E quando sono in declino le specificità di una razza, che l’hanno fin’allora resa distinguibile da ogni altra (insomma: come se i felini andassero perdendo i canini), vuol dire che è in declino la razza, o che almeno un suo ciclo biologico si è concluso. Questo non significa che sparirà, ma significa invece che un suo ulteriore stadio si appresta a prenderne il posto.

“Gli uomini vivono oggi dentro una camicia di forza culturale che ogni giorno si fa sempre più stretta”. Per Lorenz l’uomo di oggi soffre di una “distorsione della realtà”: avendo a che fare solo con cose inanimate, che si possono fabbricare e distruggere, l’uomo di oggi pensa che si possa fabbricare tutto. Questo delirio, secondo l’etologo austriaco, porta a trattare l’ambiente naturale, ed anche gli altri, con incredibile miopia; come se l’aria, una volta resa venefica e puzzolente, la si potesse cambiare con un colpo di tecnicalità.

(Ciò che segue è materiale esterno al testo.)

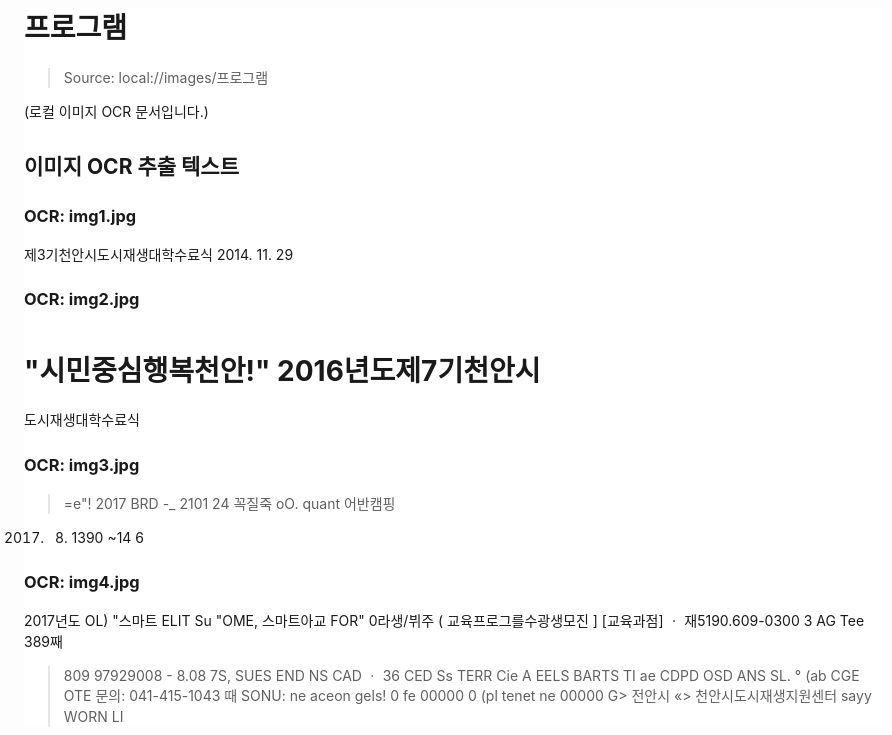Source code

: # 프로그램

> Source: local://images/프로그램

(로컬 이미지 OCR 문서입니다.)


## 이미지 OCR 추출 텍스트

### OCR: img1.jpg
제3기천안시도시재생대학수료식
2014. 11. 29


### OCR: img2.jpg
"시민중심행복천안!"
2016년도제7기천안시
=
도시재생대학수료식


### OCR: img3.jpg
> =e"! 2017 BRD
-_ 2101 24
> 꼭질죽 oO.
quant 어반캠핑
2017. 8. 1390 ~14 6


### OCR: img4.jpg
2017년도
OL) "스마트 ELIT Su
"OME, 스마트아교 FOR"
0라생/뷔주
( 교육프로그를수광생모진 ] [교육과점]
ㆍ 재5190.609-0300
3 AG Tee 389째
> 809 97929008 - 8.08 7S, SUES END NS CAD
ㆍ 36 CED
Ss TERR Cie A EELS BARTS TI
ae CDPD OSD ANS SL.
° (ab CGE OTE 문의: 041-415-1043
때
SONU: ne aceon gels!
0 fe
00000 0
(pl tenet ne
00000
G> 전안시 «> 천안시도시재생지원센터 sayy WORN LI

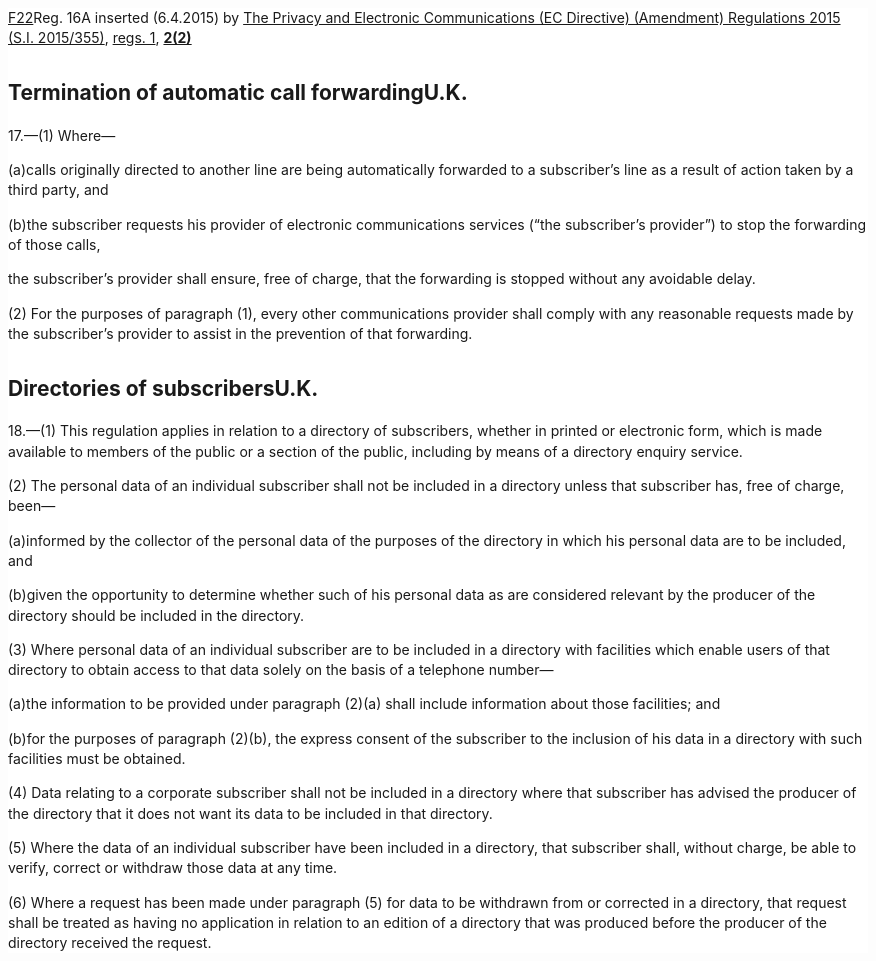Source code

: [F22](#reference-key-31fe3563bf0de2416e131b96f4d35f3f "Go back to reference for this commentary item")Reg. 16A inserted (6.4.2015) by [The Privacy and Electronic Communications (EC Directive) (Amendment) Regulations 2015 (S.I. 2015/355)](/id/uksi/2015/355 "The Privacy and Electronic Communications (EC Directive) (Amendment) Regulations 2015"), [regs. 1](/id/uksi/2015/355/regulation/1 "Go to The Privacy and Electronic Communications (EC Directive) (Amendment) Regulations 2015 regs. 1"), [**2(2)**](/id/uksi/2015/355/regulation/2/2 "Go to The Privacy and Electronic Communications (EC Directive) (Amendment) Regulations 2015 2(2)")

## Termination of automatic call forwardingU.K.

17.—(1) Where—

(a)calls originally directed to another line are being automatically forwarded to a subscriber’s line as a result of action taken by a third party, and

(b)the subscriber requests his provider of electronic communications services (“the subscriber’s provider”) to stop the forwarding of those calls,

the subscriber’s provider shall ensure, free of charge, that the forwarding is stopped without any avoidable delay.

(2) For the purposes of paragraph (1), every other communications provider shall comply with any reasonable requests made by the subscriber’s provider to assist in the prevention of that forwarding.

## Directories of subscribersU.K.

18.—(1) This regulation applies in relation to a directory of subscribers, whether in printed or electronic form, which is made available to members of the public or a section of the public, including by means of a directory enquiry service.

(2) The personal data of an individual subscriber shall not be included in a directory unless that subscriber has, free of charge, been—

(a)informed by the collector of the personal data of the purposes of the directory in which his personal data are to be included, and

(b)given the opportunity to determine whether such of his personal data as are considered relevant by the producer of the directory should be included in the directory.

(3) Where personal data of an individual subscriber are to be included in a directory with facilities which enable users of that directory to obtain access to that data solely on the basis of a telephone number—

(a)the information to be provided under paragraph (2)(a) shall include information about those facilities; and

(b)for the purposes of paragraph (2)(b), the express consent of the subscriber to the inclusion of his data in a directory with such facilities must be obtained.

(4) Data relating to a corporate subscriber shall not be included in a directory where that subscriber has advised the producer of the directory that it does not want its data to be included in that directory.

(5) Where the data of an individual subscriber have been included in a directory, that subscriber shall, without charge, be able to verify, correct or withdraw those data at any time.

(6) Where a request has been made under paragraph (5) for data to be withdrawn from or corrected in a directory, that request shall be treated as having no application in relation to an edition of a directory that was produced before the producer of the directory received the request.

Lorenz era allora pessimista; secondo il padre dell’etologia moderna questa “traslazione del reale” l’uomo moderno l’avrebbe pagata cara: innanzitutto con una nevrosi diventata endemica (ben altre epidemie – come si sa – hanno preceduto il coronavirus). Soprattutto, per Lorenz, la vera realtà si sarebbe vendicata ed avrebbe alla fine colpito in maniera drammatica proprio “gli uomini in posizione di potere, che dovrebbero essere responsabili delle sorti dell’umanità. Costoro considerano reali soltanto due cose, sulle quali agiscono e che a loro volta li influenzano: il “denaro” e il “potere”.

La cosa, diceva, aveva nel “sistema tecnocratico” la sua sponda e la sua legge, perché veicolava un beota e “incoercibile ottimismo”, derubricando a poesiole infantili ogni tentativo di lettura difforme o peggio alternativa.  Allora, se un postumanesimo ci può attendere questo non può essere altro che una resurrezione che comincia nell’aldiquà, un postimmaginario che abbia e che soprattutto viva un’altra idea dell’essere umano, delle sue relazioni, delle sue possibilità.